Das "Nebenkostenprivileg" – der Begriff wurde maßgeblich von den Marktkräften geprägt, die es loswerden wollen – ist ein politisches Erbe aus analoger Vorzeit. Als die Deutsche Bundespost in den 1980er Jahren mit dem Ausbau des Kabelnetzes begann, ging es vor allem um besseren Fernsehempfang und mehr Sender. Anfang der 1980er Jahre gab es in Deutschland drei Fernsehprogramme, die über Antenne empfangen wurden. Damit auch Hausbesitzer mitziehen und die Verkabelung im Haus ausbauen, sollten die Kosten dafür auf die Miete umgelegt werden können.
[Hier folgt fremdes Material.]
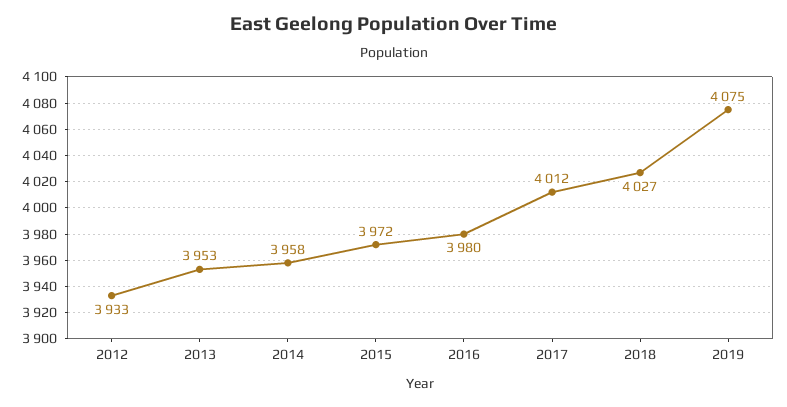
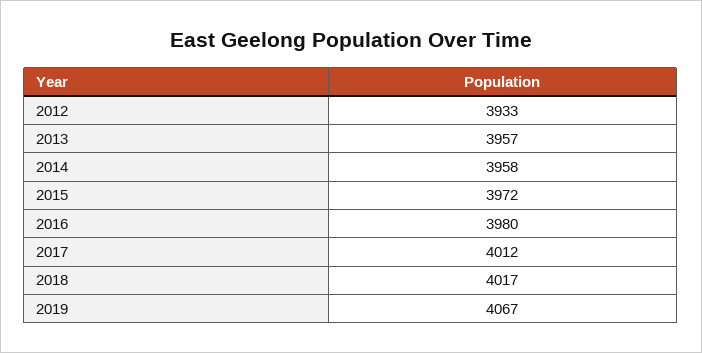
  {
    "2012": 3933,
-   "2013": 3953,
+   "2013": 3957,
    "2014": 3958,
    "2015": 3972,
    "2016": 3980,
    "2017": 4012,
-   "2018": 4027,
+   "2018": 4017,
-   "2019": 4075
+   "2019": 4067
  }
Der Kabelanschluss steht bei der Fernsehverbreitung heutzutage im Wettbewerb mit IPTV, Satelliten-TV und terrestrischem Fernsehen (DVB-T), das in Deutschland von einer Tochter der Freenet AG ausgestrahlt wird. Die Monopolkommission als Berater der Bundesregierung in Wettbewerbsfragen sieht in der Abrechnung des Kabelanschlusses mit der Miete deshalb eine "Wettbewerbsbeschränkung", die den "Markteintritt für Anbieter alternativer Übertragungsmöglichkeiten, wie etwa IPTV-Anbieter, erschwert" habe – und spricht sich klar "für eine Abschaffung des Nebenkostenprivilegs" aus.
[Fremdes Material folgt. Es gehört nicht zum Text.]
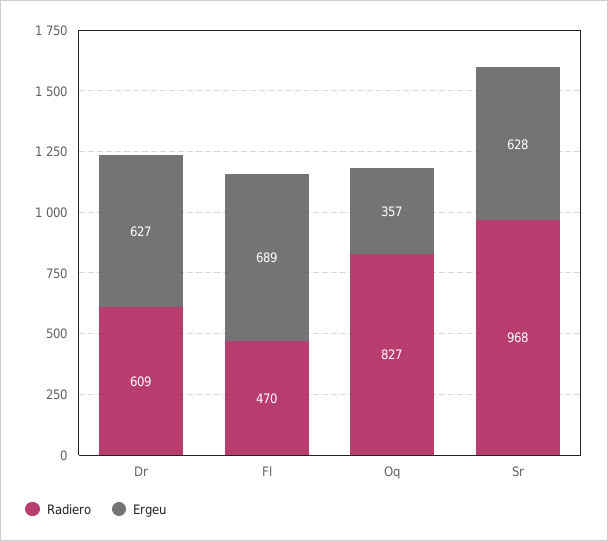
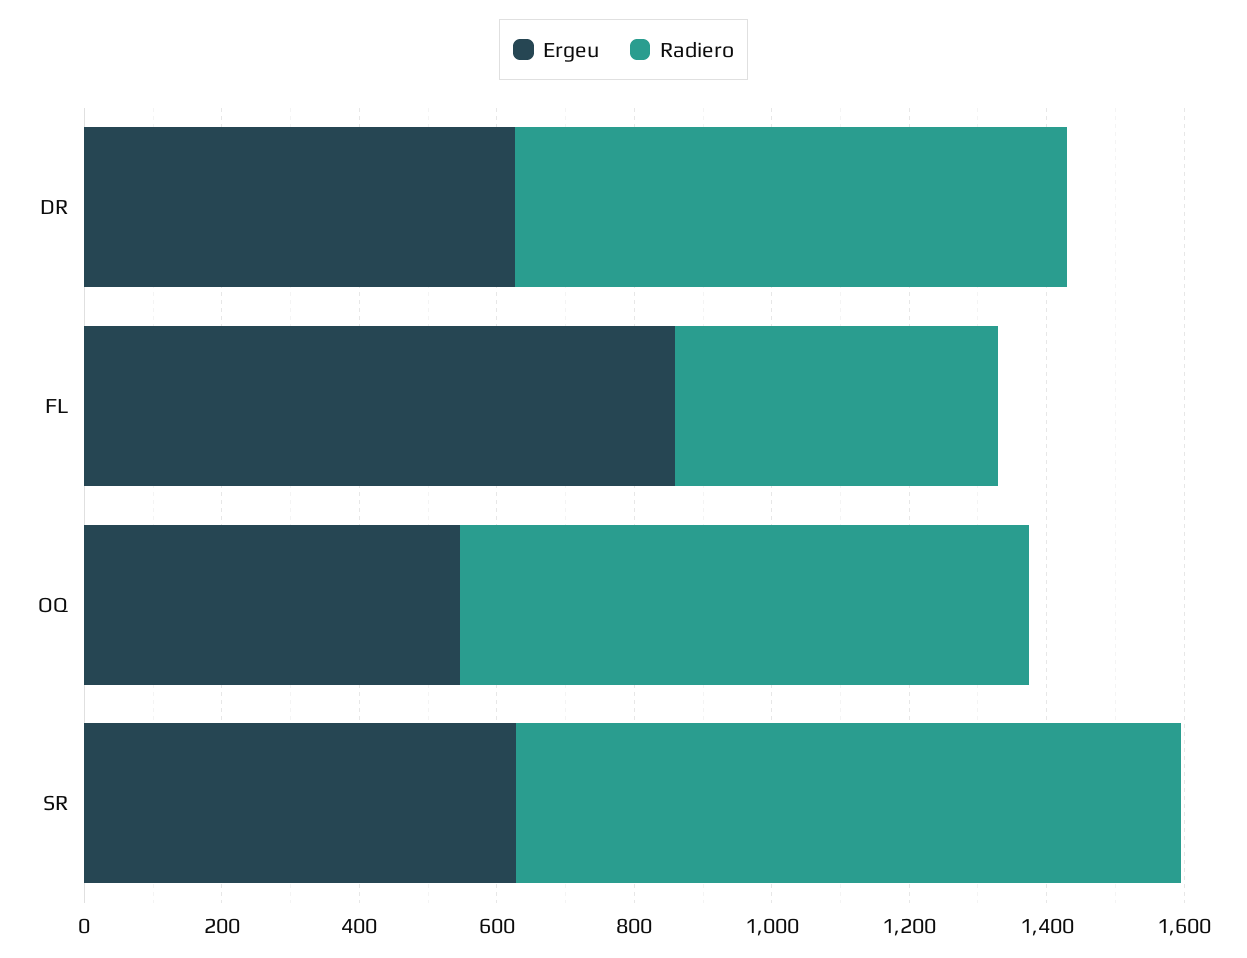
  {
    "Radiero": {
-     "Dr": 609,
+     "Dr": 800,
      "Fl": 470,
      "Oq": 827,
      "Sr": 968
    },
    "Ergeu": {
      "Dr": 627,
-     "Fl": 689,
+     "Fl": 850,
-     "Oq": 357,
+     "Oq": 550,
      "Sr": 628
    }
  }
Für den Gründer der IPTV-Plattform Waipu.tv ist das Nebenkostenprivileg ein gutes Beispiel für die Versäumnisse Deutschlands bei der Digitalisierung. "Es ist ein Relikt der analogen 80er Jahre, das im Jahre 2020 zwar immer noch für immense Gewinne der Kabelunternehmen sorgt, aber gleichzeitig den Wettbewerb mit digitalen IPTV-Plattformen unterbindet", kritisiert Christoph Bellmer. Die Abschaffung würde "nicht nur die TV-Versorgung für Millionen Haushalte immens verbessern, sondern auch die Kosten für die Mieter deutlich reduzieren". Bellmer verweist auf eine Umfrage unter Waipu.tv-Nutzern, derzufolge 35 Prozent parallel noch einen Kabelanschluss bezahlen – und das zumeist, weil er nicht gekündigt werden kann.